The following are highlights from the July 28, 2020 memo:

  • No NEW DACA applications will be accepted for consideration.  Those that have already filed, their filings will be REJECTED and the fees will be returned.
  • No Advance Parole Applications (travel authorizations) will be accepted for filing absent EXCEPTIONAL circumstances.
  • Pending and future DACA RENEWAL requests and Employment Authorization documents will be granted in ONE-YEAR increments.
  • USCIS will continue to (on a case-by-case basis) terminate and deny DACA requests based on their discretion.

At this point, it is unknown when and if DACA will be completely terminated through another attempt by DHS. It is important to note that the Supreme Court ruled only that the way in which DACA was ended (DHS did not follow notice/publication/procedural guidelines) was unlawful; they did NOT rule that DHS could not end DACA. As such, DHS certainly can attempt to terminate DACA completely.

Although this position by DHS is unfortunate, we do expect this to be the subject of litigation as it is contrary to what many practitioners and hopeful first-time applicants were expecting in light of the Supreme Court ruling.

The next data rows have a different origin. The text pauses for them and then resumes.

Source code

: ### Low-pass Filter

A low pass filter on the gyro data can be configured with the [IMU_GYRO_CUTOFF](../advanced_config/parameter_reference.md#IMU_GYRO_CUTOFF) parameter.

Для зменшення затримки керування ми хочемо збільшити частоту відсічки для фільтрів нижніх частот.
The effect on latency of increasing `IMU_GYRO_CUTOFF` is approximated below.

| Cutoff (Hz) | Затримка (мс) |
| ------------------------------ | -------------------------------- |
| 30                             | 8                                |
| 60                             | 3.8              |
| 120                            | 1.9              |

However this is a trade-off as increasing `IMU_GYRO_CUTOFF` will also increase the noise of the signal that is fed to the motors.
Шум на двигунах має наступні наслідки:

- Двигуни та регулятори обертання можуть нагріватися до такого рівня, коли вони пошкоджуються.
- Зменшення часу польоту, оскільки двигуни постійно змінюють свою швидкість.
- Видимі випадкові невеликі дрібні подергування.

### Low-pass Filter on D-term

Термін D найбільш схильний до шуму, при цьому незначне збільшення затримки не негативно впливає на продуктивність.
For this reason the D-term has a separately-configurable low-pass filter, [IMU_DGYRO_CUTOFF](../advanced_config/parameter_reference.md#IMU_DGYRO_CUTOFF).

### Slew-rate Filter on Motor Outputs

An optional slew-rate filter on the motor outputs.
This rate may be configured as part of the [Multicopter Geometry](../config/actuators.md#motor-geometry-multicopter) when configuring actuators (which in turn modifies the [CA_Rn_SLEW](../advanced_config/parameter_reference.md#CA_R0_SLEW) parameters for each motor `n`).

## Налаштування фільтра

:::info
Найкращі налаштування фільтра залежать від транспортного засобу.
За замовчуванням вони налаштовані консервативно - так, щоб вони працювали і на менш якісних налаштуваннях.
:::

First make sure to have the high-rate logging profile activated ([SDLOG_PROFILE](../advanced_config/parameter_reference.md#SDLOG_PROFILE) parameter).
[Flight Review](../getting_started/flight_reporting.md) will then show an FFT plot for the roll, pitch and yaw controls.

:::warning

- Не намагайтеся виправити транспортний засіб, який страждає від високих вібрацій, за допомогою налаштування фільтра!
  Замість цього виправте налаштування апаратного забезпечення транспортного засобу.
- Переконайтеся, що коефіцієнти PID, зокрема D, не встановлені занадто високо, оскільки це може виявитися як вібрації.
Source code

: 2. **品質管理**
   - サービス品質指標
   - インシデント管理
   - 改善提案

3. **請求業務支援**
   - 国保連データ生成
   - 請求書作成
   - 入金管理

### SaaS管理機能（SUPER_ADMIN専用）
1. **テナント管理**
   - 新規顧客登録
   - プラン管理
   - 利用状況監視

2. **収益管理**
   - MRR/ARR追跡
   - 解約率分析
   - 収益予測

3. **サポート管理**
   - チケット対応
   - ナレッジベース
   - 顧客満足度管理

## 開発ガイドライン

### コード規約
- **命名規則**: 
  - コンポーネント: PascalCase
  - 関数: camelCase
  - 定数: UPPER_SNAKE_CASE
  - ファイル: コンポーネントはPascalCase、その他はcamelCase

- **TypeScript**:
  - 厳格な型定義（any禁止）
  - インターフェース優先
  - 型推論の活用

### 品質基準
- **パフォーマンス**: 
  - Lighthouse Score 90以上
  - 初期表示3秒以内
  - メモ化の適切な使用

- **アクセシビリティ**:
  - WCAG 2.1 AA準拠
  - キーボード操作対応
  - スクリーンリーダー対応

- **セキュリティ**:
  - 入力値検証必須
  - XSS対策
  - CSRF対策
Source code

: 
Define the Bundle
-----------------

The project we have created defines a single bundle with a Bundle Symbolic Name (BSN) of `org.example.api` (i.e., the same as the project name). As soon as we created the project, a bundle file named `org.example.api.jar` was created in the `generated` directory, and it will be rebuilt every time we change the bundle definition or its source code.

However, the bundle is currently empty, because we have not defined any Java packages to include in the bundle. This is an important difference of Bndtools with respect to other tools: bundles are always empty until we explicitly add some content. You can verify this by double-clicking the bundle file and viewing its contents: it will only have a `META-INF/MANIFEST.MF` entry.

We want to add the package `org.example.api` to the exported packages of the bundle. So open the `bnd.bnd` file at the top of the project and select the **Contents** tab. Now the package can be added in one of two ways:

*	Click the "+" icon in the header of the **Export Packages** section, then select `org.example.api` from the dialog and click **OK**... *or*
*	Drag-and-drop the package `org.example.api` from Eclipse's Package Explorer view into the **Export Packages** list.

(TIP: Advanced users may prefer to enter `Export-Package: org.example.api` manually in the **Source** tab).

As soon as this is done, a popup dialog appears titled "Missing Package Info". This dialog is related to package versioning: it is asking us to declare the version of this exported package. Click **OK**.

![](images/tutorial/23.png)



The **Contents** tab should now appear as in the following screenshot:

Moreover, in the event there is a new administration (Joe Biden) in office come January 2020, it is possible that this position on DACA may be very short-lived. Vice President Joe Biden has indicated that immigration policies and legislation were first on his agenda if he is voted in office this upcoming term. If so, given his sentiments on DACA and immigration policy as a whole, DACA may even be expanded to cover more individuals.

We will certainly provide updates on this issue as they develop.